In The Reactionary Mind, I wrote:
One of the reasons the subordinate’s exercise of agency so agitates the conservative imagination is that it takes place in an intimate setting. Every great blast — the storming of the Bastille, the taking of the Winter Palace, the March on Washington — is set off by a private fuse: the contest for rights and standing in the family, the factory, and the field. Politicians and parties talk of constitution and amendment, natural rights and inherited privileges. But the real subject of their deliberations is the private life of power: “Here is the opposition to woman’s equality in the state,” Elizabeth Cady Stanton wrote. “Men are not ready to recognize it in the home.” Behind the riot in the street or debate in Parliament is the maid talking back to her mistress, the worker disobeying her boss. That is why our political arguments — not only about the family but also the welfare state, civil rights, and much else — can be so explosive: they touch upon the most personal relations of power.
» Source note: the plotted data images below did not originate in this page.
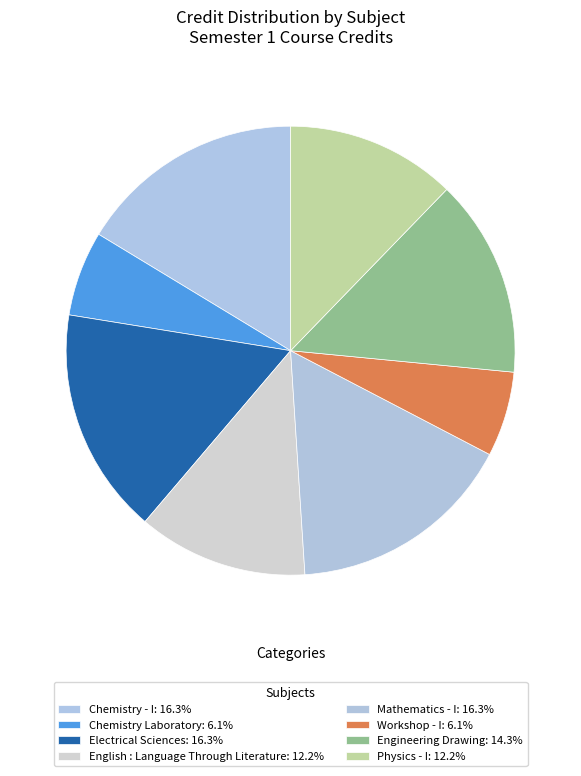

Count the number of slices in the pie.

8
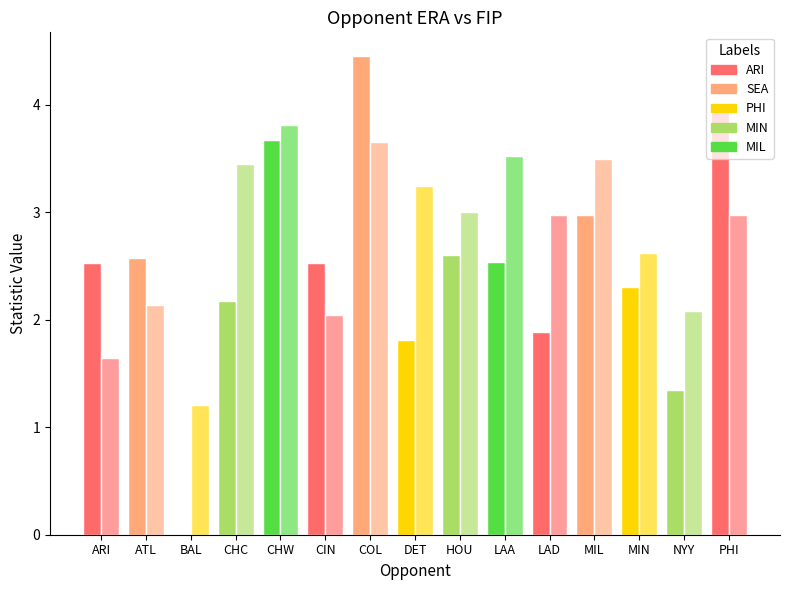

What is the maximum value shown in the chart?

4.5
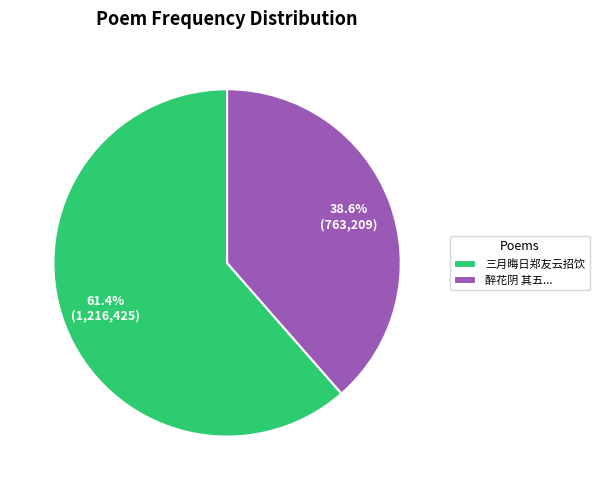

Rank the categories by value from highest to lowest.

三月晦日郑友云招饮, 醉花阴 其五...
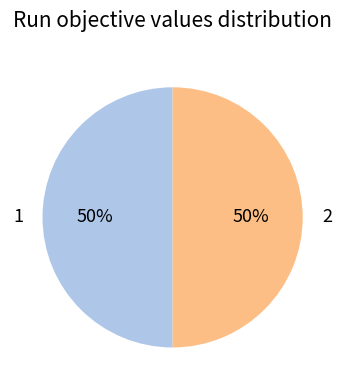

To the nearest percent, what is the average slice percentage?

50%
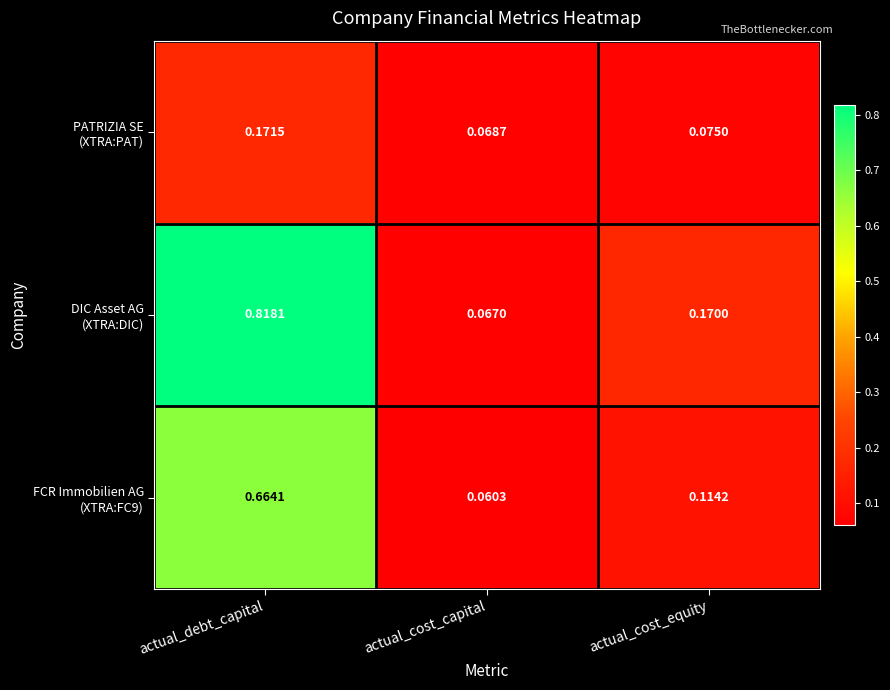

Which label corresponds to the largest value in the chart?

actual_debt_capital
Feminism — and the backlash against it — is the paradigm case of the battle over the private life of power. As historians have shown, the attack on Women’s Lib gave the modern conservative movement what it needed to achieve its counterrevolution in 1980. But to understand why that was the case, we have to recall just how radical feminism truly was: it sought to disrupt concrete and tangible relationships in the most private relations of power.